Main Article Content
Amharic Language Visual Speech Recognition using Hybrid Features
Abstract
Lip motion reading is a process of knowing the words spoken from a video with or without an audio signal by observing the motion of the lips of the speaker. In the previous studies its accuracy is limited because of not applying appropriate image enhancement methods and the algorithms used for feature extraction and feature vector generation. In the present study, we propose automatic visual speech recognition machine learning and computervision techniques for Amharic language lip motion reading. The objective of the study to improve the existing Amharic lip motion reading and the performance of speech recognition systems operating in noisy environments. The collected the video of Amharic speech by recording directly using mobile devices.

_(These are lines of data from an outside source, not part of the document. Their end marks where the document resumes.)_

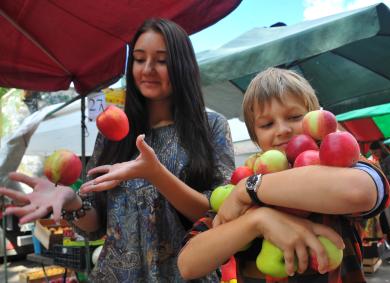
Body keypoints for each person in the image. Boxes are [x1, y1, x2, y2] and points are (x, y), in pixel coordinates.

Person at [0, 18, 235, 282]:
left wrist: (156, 174)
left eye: (161, 60)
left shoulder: (212, 126)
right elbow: (96, 224)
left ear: (182, 65)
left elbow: (222, 213)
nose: (147, 69)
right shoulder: (113, 131)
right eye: (138, 58)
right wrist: (71, 200)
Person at [178, 68, 390, 282]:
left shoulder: (337, 163)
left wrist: (251, 188)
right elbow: (188, 264)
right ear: (255, 136)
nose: (282, 130)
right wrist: (257, 220)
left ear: (314, 118)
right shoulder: (241, 183)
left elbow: (360, 191)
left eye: (295, 117)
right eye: (267, 124)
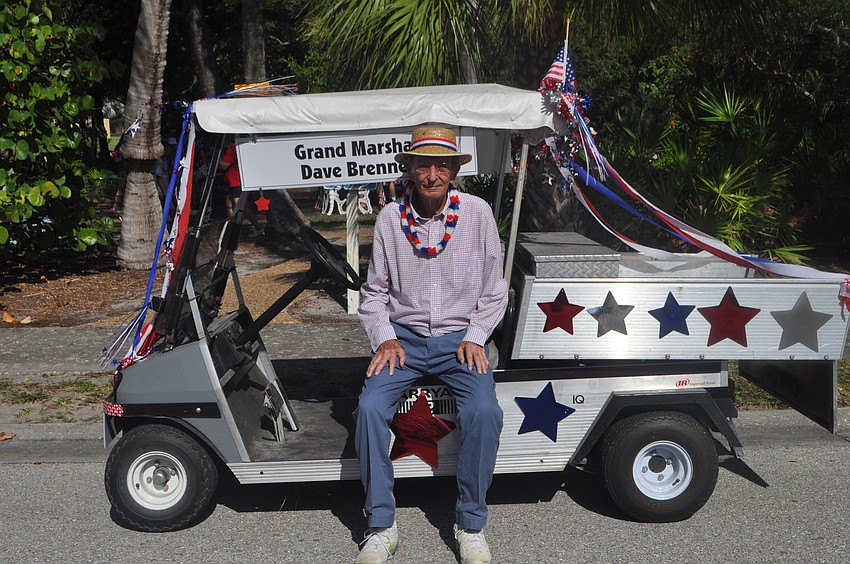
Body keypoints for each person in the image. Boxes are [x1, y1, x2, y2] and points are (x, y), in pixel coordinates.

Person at [355, 126, 508, 564]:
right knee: (368, 410)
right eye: (424, 164)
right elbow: (374, 294)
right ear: (409, 168)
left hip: (460, 340)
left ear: (456, 170)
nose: (433, 174)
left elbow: (495, 291)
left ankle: (471, 524)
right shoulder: (389, 218)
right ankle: (382, 526)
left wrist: (477, 336)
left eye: (443, 165)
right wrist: (384, 337)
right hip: (402, 341)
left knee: (483, 411)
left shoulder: (476, 214)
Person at [219, 137, 263, 237]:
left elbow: (224, 165)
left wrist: (218, 157)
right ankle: (232, 227)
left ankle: (258, 227)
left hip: (236, 181)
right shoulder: (232, 148)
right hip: (231, 181)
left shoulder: (231, 149)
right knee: (229, 203)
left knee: (239, 205)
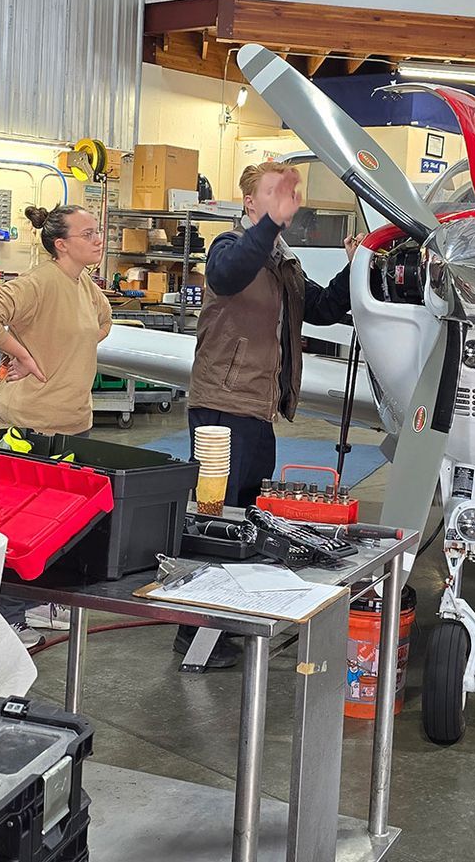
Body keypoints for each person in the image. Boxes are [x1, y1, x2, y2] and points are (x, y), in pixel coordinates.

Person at [176, 160, 356, 667]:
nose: (285, 201)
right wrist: (271, 225)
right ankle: (193, 632)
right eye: (273, 193)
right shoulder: (231, 248)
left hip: (259, 408)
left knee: (248, 515)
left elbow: (320, 309)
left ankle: (227, 618)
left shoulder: (282, 261)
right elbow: (230, 274)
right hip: (222, 404)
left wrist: (356, 266)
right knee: (213, 516)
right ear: (250, 203)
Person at [0, 205, 112, 436]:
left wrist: (70, 350)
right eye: (87, 234)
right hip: (30, 424)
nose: (98, 240)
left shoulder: (83, 282)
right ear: (61, 245)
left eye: (97, 232)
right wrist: (23, 355)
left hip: (76, 421)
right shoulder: (38, 282)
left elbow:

In this study 14 Amharic words that are frequently talked by patients or health professional in the hospital were recorded. The total number of patients used for the study were 1260 (945 for training and 315 for testing our proposed model. To extract the features, we used Convolutional Neural Networks (CNN), Histogram of Oriented Gradients (HOG) and their combination methods were employed so as to extract the features. We feed these features to random forest independently and with combination to recognize the spoken word. Each of these features were tested by using precision, recall and fl-score classifiers for measuring the performance of our model and to compare the accuracy of our model with previous related works.Our model system records 66.03%, 75.24% and 76.51% accuracy on HOG, CNN and combined features (random forest), respectively.